The Study: The researchers studied data on 54,134 patients who presented to 101 emergency departments between July 1998 and March 2001 because of a new episode of acute myocardial infarction (MI), unstable angina, or chest pain. For each sex, the researchers determined and compared the proportion of patients admitted to an acute care facility within 48 hours, the proportion undergoing any revascularization procedure, and the mortality rate at one year.
Results: The most common presentation was chest pain (34,145 patients), and 47.8 percent of these patients were women. Unstable angina was diagnosed in 7,410 patients (39.3 percent women); 6,290 patients (44.8 percent women) had stable angina; and 6,289 (29.7 percent women) had acute MI.

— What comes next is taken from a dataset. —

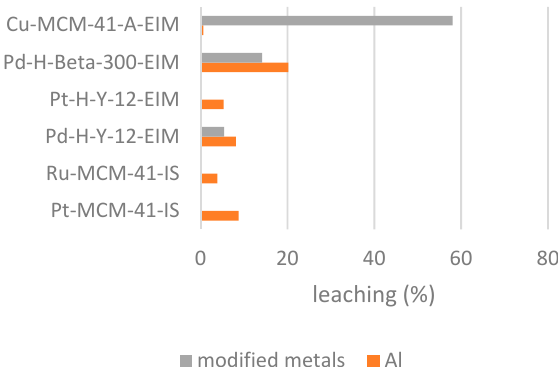
Figure 13. Leaching of modified metal and aluminum (%) in the catalytic ozonation of CBZ at 20 °C.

For each presentation, women were significantly less likely than men to be admitted to the hospital. Female patients were significantly older and had more comorbid conditions than male patients, yet female patients were significantly more likely to be discharged from the emergency department after adjustment for age and risk factors. For all four diagnoses, women were less likely to undergo coronary revascularization within one year of emergency department presentation, even after adjustment for baseline age and risk factors.
Despite the differences in initial management, men were significantly more likely than women to present again to the emergency department within one year with a repeat MI, and were more likely to undergo revascularization for unstable or stable angina or chest pain. The unadjusted one-year mortality was significantly increased in women compared with men for patients with MI, but this was not the case for any of the other diagnoses studied. After adjustment, women had decreased mortality for stable or unstable angina or chest pain and similar mortality rates for MI compared with men.
Conclusion: Women who present to the emergency department with acute coronary syndromes are significantly less likely than men to be admitted to a hospital or to receive coronary revascularization. Nevertheless, mortality rates at one year are not significantly worse for female patients.
editor's note: The authors conclude that, even after accounting for differences in presentation of acute coronary syndromes and other factors, women appeared to receive different and less aggressive management than men in emergency departments. A similar conclusion was reached by researchers studying admission to critical care units.1 In this study, the authors reported that older women were less likely to be admitted to critical care units and to receive selected life-supporting treatments than men. In contrast to those in the cardiac study, women in the critical illness study were more likely to die than men. The authors attribute the disparity in outcomes to differences in presentation, clinical decision-making, or unknown confounding factors.—a.d.w.